BIOCHEMICAL CHANGES IN GLAUCOMA AND THEIR IMPACT ON AQUEOUS HUMOR COMPOSITION

Abstract

Objectives. Primary open-angle glaucoma (POAG) is defined as an optic neuropathy due to high intraocular pressure; however, growing research suggests that metabolic and biochemical changes play an important role in disease pathogenesis. The purpose of this review is to summarize the most recent proteomic, metabolomic and immunologic data on biochemical changes in POAG and assess how these changes affect the aqueous humor’s composition.

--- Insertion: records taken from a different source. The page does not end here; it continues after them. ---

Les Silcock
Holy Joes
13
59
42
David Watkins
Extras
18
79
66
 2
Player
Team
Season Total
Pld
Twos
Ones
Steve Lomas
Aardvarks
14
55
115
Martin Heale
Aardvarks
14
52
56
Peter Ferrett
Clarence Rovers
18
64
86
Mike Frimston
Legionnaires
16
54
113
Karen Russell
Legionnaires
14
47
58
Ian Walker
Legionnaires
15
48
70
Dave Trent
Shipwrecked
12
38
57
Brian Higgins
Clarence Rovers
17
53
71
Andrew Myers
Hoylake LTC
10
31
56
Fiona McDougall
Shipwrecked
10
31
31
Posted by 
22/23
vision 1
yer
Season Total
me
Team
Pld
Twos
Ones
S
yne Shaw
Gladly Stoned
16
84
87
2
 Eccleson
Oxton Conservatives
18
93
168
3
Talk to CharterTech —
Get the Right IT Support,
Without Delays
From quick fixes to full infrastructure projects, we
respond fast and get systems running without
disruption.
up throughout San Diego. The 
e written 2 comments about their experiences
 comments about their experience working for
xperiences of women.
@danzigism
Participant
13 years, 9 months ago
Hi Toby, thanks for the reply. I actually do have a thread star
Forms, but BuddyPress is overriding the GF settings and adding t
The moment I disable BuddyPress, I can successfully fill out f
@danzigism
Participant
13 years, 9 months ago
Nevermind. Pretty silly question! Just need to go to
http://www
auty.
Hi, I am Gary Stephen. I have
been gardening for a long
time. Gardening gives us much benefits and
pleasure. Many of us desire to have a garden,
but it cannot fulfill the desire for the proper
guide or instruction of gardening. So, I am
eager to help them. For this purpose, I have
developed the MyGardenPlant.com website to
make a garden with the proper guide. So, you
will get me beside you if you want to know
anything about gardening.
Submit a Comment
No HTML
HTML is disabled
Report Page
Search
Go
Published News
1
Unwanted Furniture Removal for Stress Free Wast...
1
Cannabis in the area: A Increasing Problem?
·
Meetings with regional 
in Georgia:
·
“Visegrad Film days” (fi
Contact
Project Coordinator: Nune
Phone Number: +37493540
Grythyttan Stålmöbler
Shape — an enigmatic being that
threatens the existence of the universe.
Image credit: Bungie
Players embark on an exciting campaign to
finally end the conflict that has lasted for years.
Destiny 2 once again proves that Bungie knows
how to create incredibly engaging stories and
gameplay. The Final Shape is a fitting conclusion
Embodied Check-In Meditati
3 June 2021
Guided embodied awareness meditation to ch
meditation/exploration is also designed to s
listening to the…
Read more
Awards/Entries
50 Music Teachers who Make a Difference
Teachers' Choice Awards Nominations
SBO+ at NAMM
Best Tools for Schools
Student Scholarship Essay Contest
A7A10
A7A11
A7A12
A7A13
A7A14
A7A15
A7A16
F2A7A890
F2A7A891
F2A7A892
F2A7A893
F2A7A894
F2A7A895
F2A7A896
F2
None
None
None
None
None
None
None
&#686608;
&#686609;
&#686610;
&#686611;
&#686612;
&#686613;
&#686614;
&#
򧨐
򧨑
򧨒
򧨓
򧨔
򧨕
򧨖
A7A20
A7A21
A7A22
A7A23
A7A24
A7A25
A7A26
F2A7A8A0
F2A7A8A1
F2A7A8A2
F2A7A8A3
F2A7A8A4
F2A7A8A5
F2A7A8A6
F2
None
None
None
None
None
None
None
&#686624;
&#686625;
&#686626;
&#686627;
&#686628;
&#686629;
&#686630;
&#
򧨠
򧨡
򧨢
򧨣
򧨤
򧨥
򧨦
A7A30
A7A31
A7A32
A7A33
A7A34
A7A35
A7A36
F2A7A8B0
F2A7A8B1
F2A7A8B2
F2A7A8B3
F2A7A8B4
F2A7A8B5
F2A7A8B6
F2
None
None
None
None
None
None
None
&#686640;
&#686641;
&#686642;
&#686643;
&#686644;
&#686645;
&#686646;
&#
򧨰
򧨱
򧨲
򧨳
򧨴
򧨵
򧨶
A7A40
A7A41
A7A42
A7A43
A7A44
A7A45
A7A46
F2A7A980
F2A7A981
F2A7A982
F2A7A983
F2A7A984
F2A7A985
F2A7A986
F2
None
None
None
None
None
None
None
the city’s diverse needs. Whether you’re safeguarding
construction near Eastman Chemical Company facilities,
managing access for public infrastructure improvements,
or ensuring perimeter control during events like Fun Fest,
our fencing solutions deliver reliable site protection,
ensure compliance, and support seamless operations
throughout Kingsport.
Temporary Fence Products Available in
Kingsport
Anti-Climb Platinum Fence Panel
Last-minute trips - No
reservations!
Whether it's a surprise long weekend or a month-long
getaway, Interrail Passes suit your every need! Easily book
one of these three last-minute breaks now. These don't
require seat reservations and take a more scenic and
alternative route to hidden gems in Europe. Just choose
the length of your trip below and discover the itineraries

Methods. A comprehensive literature review was conducted using PubMed, HINARI, Google Scholar databases. With a focus on investigations using proteomic, metabolomic and oxidative stress profiling, original research publications and systematic reviews examining the composition of aqueous humor in POAG patients were examined. Nuclear receptor signaling, metabolic pathways, inflammatory mediators and oxidative stress markers were all extensively assessed and integrated.

Results. POAG was shown to have consistent changes in the composition of aqueous humor, including raised levels of pro-inflammatory cytokines and complement components, dysregulation of energy and lipid metabolism, decreased antioxidant capacity, and increased oxidative stress indicators. Proteomic and metabolomic analyses showed that immunological and inflammatory pathways were activated, while glycolytic enzymes and mitochondrial proteins were suppressed. Furthermore, metabolic imbalance and persistent low-grade inflammation in the anterior chamber were found to be linked by the dysregulation of the LXR/RXR and FXR/RXR signaling pathways.

Conclusions. POAG is linked to a unique biochemical profile in aqueous humor that reflects the interaction of immunological activation, metabolic dysfunction, and oxidative stress. These changes may actively contribute to trabecular meshwork malfunction and disease progression. Beyond lowering intraocular pressure, aqueous humor-based multi-omics profiling has the potential to find clinically significant biomarkers and create personalized, mechanism-based treatment plans.